News

Health Care

FDA Lifts Restrictions on Abortion Pill amid Coronavirus Pandemic

(tab1962/Getty Images)

The Biden administration on Monday announced it will rescind rules requiring people to obtain abortion drugs in-person amid the coronavirus pandemic, reversing a Trump administration policy that the Supreme Court reinstituted in January.

In a letter to the American College of Obstetricians and Gynecologists on Monday, acting FDA Commissioner Janet Woodcock said the agency found that allowing patients to receive chemical abortion pills via telemedicine and in the mail would not increase risks and would help mitigate the spread of the coronavirus.

The decision comes amid a months-long fight over FDA rules for obtaining mifepristone — one of two drugs used in chemical abortions, the most common method of abortion used in the first ten weeks of pregnancy. By 2017, abortion drugs accounted for 39 percent of abortions in the U.S., according to the Guttmacher Institute, a research organization that supports abortion rights.

The in-person requirement was initially suspended by a federal judge in July in response to a lawsuit by ACOG.

However, the Trump administration appealed the ruling to the Supreme Court. Though the high court first declined to intervene in October, it voted 6-3 in January to reinstitute the restrictions.

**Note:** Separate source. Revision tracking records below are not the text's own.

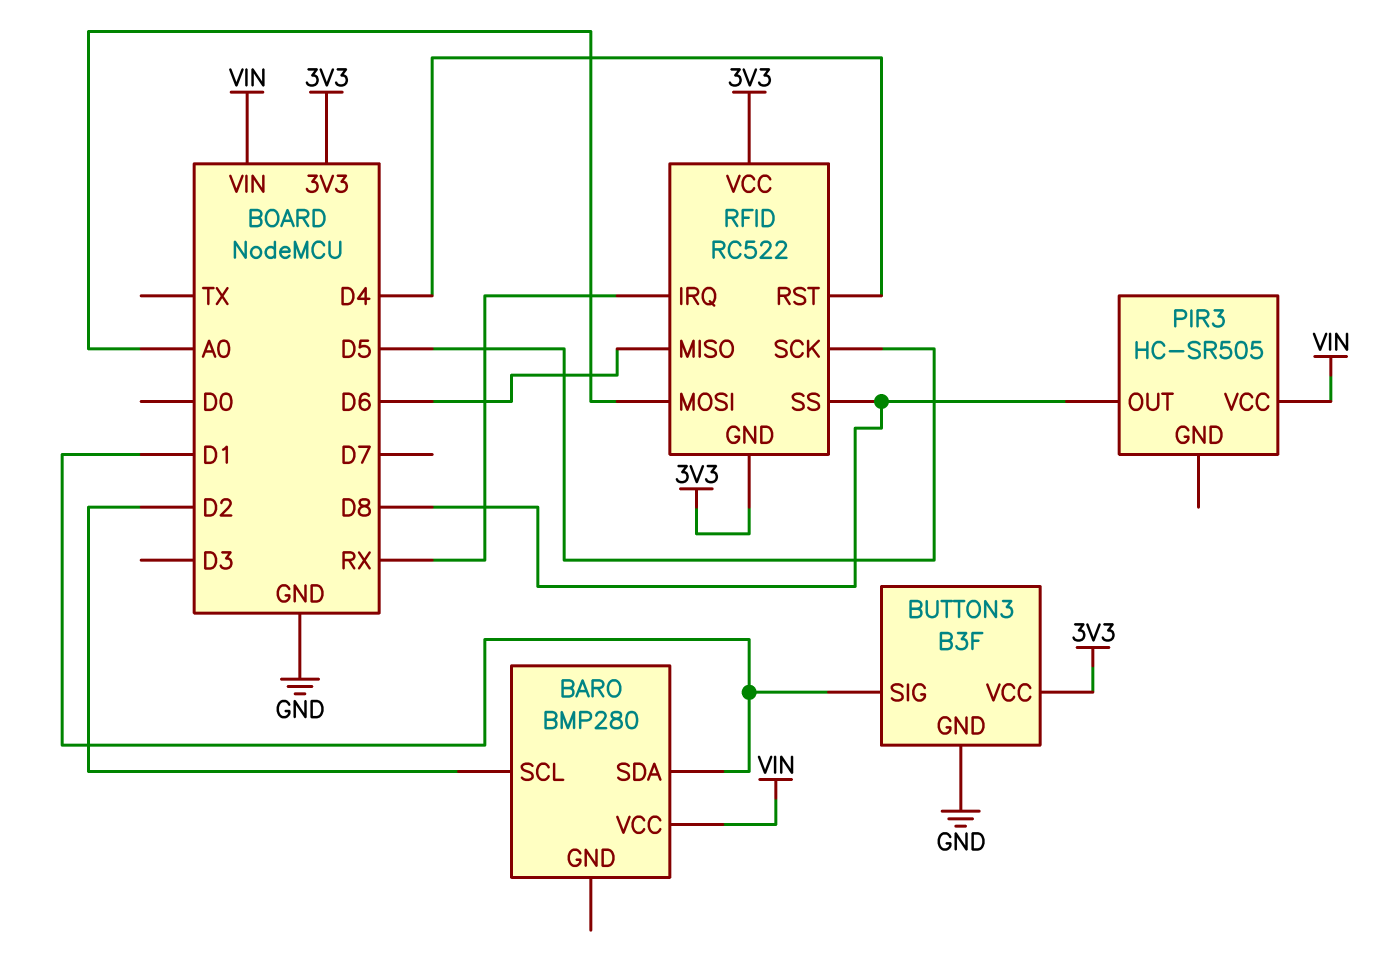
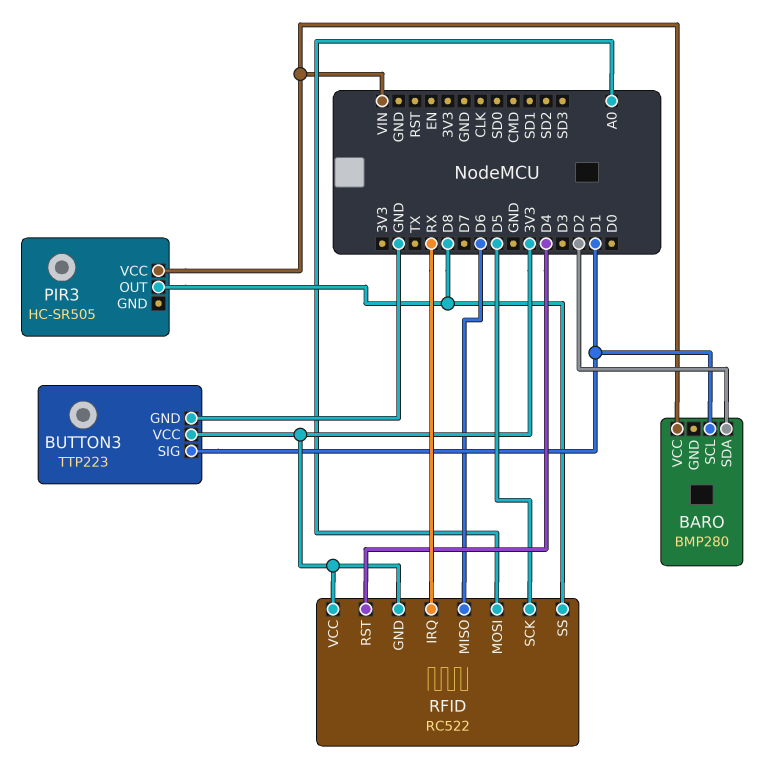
BARO pin SCL: D2 -> D1
BARO pin SDA: D1 -> D2
BUTTON3: B3F -> TTP223

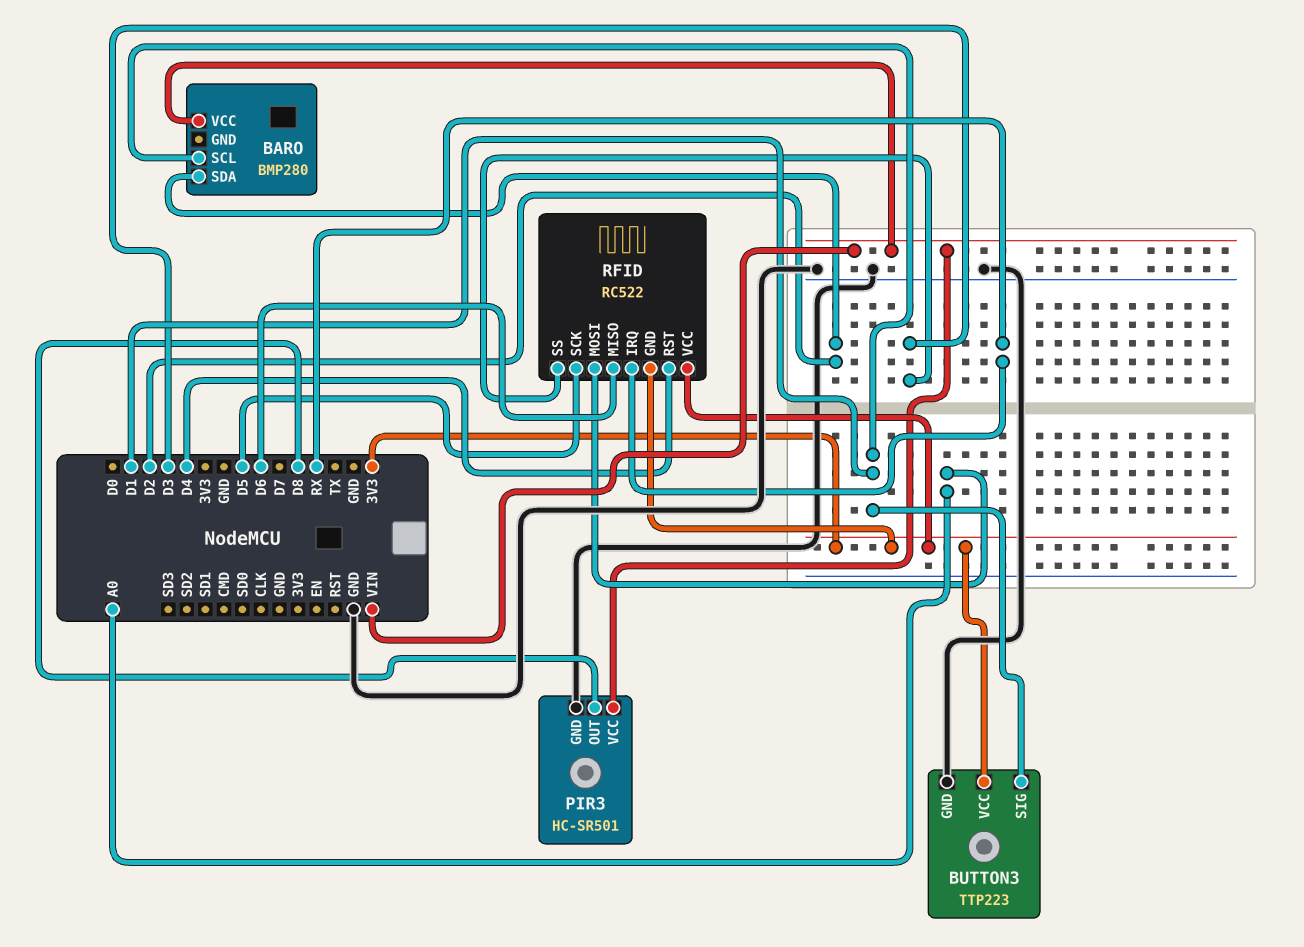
PIR3: HC-SR505 -> HC-SR501
PIR3 pin GND: none -> GND
RFID pin SS: D8 -> D3

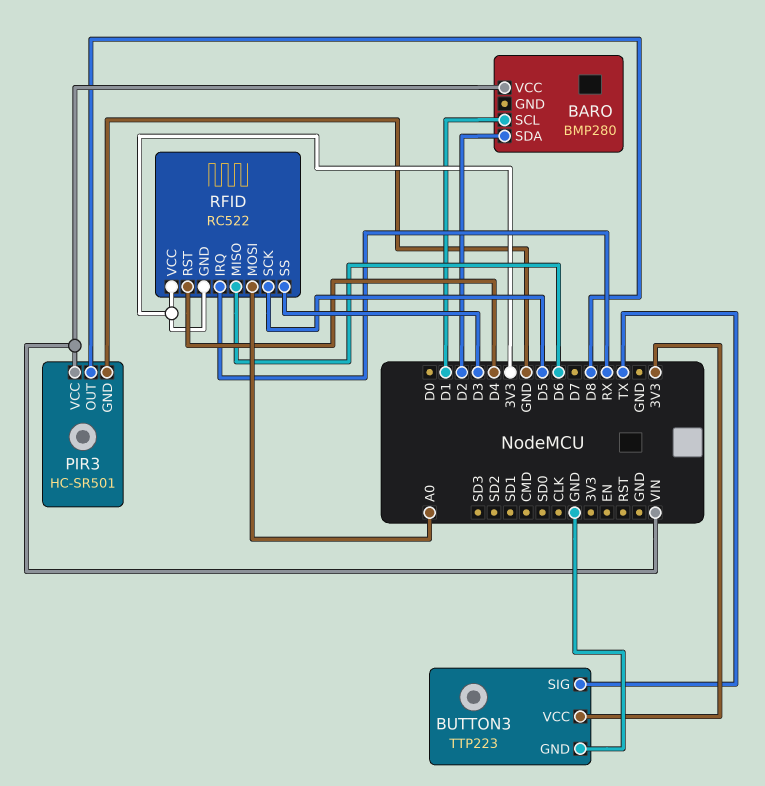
BUTTON3 pin SIG: D1 -> TX

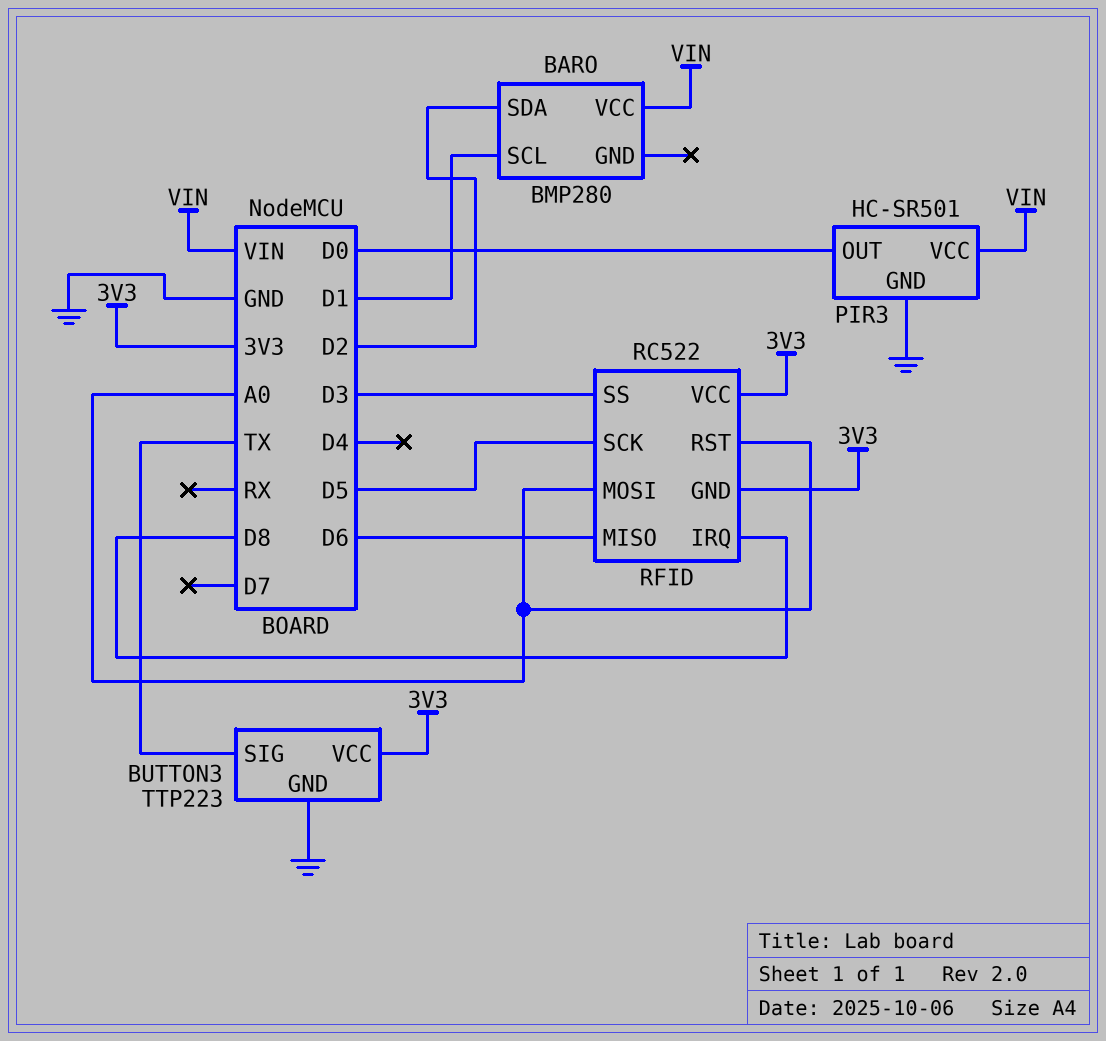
PIR3 pin OUT: D8 -> D0
RFID pin IRQ: RX -> D8
RFID pin RST: D4 -> A0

Earlier this month, the Biden administration asked an appeals court for additional time to respond to ACOG’s lawsuit. It suggested then that the FDA could decide to “exercise its enforcement discretion.”

The FDA’s latest decision applies only to the pandemic and does not detail how the rules will be enforced after it has subsided.

ACOG, the American Medical Association, congressional Democrats and other groups have called on the agency to permanently lift the restrictions. 

Jeanne Mancini, president of March for Life, rebuked the decision in a statement, saying the Biden administration “has made it clear that it will prioritize abortion over women’s safety.”

She suggested allowing unsupervised chemical abortions via telemedicine “without requiring timely access to medical women will put women in grave danger.” However, while the FDA released data in 2018 showing thousands of women had experienced adverse events after taking abortion pills, including 768 hospitalizations and 24 deaths since 2000, the FDA says the events “cannot with certainty be causally attributed” to the drugs.

ACOG’s Chief Executive Officer Maureen G. Phipps said Monday that loosening the restrictions means “those in need of an abortion or miscarriage management will be able to do so safety and effectively by acquiring mifepristone though the mail — just as they would any other medication with a similarly strong safety profile,” according to Politico.

Pro-life lawmakers and advocacy groups had been preparing for the FDA’s decision and have proactively worked to ban the pills or make them more difficult to obtain.

In Ohio, a new ban on telemedicine abortions was set to take effect on Monday but was blocked by a state court. Similar policies are advancing in Indiana, Arkansas, Iowa, Alabama, Texas, Oklahoma, Wyoming and West Virginia.